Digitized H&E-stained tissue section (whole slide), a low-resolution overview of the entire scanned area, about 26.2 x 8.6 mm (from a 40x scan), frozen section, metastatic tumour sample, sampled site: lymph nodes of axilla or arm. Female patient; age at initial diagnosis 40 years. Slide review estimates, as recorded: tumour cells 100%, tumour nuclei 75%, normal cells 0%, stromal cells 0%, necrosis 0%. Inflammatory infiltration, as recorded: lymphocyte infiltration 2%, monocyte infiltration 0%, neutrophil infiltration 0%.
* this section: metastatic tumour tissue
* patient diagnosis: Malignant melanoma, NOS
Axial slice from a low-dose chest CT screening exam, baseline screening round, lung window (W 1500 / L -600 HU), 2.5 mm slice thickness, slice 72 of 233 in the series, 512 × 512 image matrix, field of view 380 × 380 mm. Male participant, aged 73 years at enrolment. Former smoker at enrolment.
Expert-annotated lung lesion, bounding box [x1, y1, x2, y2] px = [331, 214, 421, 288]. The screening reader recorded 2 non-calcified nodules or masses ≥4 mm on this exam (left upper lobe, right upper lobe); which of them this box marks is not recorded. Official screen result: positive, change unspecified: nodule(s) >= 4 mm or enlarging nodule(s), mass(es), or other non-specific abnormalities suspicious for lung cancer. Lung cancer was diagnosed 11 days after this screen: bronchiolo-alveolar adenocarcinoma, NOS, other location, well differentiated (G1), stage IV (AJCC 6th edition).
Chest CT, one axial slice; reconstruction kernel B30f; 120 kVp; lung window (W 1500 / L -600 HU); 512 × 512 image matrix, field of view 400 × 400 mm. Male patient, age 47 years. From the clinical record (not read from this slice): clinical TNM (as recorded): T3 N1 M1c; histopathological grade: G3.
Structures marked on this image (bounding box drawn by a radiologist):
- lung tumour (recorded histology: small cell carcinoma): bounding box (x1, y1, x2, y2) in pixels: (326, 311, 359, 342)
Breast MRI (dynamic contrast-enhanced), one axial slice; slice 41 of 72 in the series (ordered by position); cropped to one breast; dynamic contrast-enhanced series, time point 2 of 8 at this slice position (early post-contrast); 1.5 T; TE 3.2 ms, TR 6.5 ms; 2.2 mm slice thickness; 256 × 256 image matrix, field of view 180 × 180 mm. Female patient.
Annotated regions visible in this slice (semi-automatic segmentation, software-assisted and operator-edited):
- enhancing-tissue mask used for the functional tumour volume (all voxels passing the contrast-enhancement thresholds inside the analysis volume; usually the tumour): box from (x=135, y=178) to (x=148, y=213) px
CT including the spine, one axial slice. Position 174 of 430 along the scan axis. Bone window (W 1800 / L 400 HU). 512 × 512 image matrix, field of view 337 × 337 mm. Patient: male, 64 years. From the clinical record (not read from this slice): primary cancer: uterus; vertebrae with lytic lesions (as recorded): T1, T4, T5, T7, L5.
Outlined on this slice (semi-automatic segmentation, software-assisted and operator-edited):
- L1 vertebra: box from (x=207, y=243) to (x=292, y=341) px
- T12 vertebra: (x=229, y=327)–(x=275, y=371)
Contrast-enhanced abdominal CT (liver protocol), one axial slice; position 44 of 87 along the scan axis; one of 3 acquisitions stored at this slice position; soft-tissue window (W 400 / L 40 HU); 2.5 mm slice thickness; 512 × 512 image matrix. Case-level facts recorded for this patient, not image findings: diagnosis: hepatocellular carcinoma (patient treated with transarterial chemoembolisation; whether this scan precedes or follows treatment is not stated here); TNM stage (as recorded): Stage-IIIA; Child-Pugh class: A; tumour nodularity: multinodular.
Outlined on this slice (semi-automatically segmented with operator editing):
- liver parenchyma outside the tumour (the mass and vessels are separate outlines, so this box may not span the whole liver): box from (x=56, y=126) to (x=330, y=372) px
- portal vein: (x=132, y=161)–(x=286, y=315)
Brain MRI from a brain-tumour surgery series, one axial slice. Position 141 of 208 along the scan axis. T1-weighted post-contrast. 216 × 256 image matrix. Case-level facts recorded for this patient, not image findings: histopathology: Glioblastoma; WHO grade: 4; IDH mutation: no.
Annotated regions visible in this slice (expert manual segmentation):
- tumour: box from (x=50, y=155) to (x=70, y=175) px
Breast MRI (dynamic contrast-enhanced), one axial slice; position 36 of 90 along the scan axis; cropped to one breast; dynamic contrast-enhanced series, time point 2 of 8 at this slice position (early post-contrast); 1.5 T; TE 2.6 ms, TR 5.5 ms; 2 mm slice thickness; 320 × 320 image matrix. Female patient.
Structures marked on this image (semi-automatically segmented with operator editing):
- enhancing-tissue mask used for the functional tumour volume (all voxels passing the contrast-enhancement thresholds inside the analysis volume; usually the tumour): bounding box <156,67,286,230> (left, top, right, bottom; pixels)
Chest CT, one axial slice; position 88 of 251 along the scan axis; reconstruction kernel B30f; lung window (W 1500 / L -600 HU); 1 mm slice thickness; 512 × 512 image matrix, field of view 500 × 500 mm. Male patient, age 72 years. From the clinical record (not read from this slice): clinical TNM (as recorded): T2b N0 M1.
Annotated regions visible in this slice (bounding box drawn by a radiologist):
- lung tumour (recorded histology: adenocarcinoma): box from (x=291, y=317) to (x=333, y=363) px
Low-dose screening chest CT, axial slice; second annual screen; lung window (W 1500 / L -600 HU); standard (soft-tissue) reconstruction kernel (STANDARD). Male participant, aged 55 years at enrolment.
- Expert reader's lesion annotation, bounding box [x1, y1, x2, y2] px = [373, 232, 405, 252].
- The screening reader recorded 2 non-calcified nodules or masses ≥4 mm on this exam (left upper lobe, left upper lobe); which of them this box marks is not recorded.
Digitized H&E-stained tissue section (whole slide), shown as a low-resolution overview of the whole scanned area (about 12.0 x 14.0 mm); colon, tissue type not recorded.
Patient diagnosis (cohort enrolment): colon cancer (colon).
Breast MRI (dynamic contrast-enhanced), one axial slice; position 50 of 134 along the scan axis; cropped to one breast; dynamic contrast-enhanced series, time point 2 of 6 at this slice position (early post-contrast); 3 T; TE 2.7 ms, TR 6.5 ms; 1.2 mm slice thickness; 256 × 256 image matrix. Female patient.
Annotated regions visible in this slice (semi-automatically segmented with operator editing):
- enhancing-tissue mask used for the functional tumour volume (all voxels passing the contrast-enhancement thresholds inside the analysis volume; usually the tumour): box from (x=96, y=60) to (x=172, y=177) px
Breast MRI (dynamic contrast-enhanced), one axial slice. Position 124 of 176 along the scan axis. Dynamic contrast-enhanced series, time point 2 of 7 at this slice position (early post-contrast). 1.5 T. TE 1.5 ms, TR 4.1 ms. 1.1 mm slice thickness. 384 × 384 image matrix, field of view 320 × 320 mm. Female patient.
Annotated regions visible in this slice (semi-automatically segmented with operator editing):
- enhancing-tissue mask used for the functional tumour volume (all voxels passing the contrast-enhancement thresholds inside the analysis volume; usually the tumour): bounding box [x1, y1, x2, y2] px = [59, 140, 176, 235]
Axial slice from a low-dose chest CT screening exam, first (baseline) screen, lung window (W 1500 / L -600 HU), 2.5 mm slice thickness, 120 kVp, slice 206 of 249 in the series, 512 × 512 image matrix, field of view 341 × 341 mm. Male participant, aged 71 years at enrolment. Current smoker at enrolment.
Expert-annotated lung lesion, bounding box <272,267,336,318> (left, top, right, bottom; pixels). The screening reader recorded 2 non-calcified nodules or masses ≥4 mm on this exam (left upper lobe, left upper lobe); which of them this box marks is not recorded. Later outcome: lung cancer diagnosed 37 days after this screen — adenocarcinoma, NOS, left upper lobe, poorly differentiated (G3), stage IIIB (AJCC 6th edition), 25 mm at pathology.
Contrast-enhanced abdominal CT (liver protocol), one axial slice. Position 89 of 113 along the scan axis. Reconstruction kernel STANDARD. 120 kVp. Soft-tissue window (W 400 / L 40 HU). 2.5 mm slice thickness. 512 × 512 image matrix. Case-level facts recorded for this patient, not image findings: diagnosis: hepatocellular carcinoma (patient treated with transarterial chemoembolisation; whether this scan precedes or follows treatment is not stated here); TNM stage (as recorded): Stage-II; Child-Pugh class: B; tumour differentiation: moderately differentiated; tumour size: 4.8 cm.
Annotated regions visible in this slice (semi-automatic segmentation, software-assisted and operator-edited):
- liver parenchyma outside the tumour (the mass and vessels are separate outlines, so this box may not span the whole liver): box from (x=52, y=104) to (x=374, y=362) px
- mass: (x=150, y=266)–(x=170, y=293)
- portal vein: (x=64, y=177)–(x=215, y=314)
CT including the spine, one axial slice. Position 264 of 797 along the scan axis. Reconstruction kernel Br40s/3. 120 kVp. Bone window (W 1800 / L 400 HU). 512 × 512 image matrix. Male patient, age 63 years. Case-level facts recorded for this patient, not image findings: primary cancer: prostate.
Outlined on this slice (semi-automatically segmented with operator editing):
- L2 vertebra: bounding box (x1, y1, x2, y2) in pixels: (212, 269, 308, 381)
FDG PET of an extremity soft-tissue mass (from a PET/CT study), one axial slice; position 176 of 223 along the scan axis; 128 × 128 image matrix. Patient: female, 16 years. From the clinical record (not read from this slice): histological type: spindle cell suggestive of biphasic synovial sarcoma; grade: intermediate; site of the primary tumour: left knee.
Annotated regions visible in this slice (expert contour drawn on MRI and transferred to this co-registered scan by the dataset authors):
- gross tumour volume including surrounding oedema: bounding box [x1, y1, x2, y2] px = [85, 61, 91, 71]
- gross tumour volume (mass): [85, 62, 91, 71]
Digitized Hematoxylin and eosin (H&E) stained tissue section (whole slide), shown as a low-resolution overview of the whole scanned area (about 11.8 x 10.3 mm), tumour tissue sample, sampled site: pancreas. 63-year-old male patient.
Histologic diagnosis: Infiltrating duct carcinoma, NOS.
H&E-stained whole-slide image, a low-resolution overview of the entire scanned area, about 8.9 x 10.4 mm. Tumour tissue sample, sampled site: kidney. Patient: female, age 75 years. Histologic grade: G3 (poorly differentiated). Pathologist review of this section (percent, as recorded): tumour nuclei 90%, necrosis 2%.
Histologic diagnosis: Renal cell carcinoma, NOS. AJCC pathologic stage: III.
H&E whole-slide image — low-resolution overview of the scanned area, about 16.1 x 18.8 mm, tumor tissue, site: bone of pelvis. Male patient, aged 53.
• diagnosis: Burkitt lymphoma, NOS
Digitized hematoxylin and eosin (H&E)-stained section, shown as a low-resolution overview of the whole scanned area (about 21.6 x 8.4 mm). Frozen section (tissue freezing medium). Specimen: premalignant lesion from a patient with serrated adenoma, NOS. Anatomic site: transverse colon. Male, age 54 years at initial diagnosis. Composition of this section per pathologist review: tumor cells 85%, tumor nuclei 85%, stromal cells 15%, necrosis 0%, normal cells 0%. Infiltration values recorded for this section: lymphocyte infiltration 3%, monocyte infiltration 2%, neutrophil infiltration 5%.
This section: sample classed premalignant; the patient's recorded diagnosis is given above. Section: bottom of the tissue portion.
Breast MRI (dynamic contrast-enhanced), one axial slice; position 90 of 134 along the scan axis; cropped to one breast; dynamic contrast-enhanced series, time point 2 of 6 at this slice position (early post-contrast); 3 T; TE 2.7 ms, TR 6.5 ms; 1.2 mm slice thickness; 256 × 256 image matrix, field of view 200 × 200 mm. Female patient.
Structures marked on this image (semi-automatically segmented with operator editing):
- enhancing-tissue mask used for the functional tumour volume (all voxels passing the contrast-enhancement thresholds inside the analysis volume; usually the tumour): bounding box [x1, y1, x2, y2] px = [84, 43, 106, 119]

————

_TASK GOAL_
There is a line with "Malignant melanoma, NOS" and a line with "Axial slice from a low-dose chest CT screening exam, baseline" above. Copy exactly those two lines and all lines between them, with nothing else.

_EXERCISE OUTPUT_
* patient diagnosis: Malignant melanoma, NOS
Axial slice from a low-dose chest CT screening exam, baseline screening round, lung window (W 1500 / L -600 HU), 2.5 mm slice thickness, slice 72 of 233 in the series, 512 × 512 image matrix, field of view 380 × 380 mm. Male participant, aged 73 years at enrolment. Former smoker at enrolment.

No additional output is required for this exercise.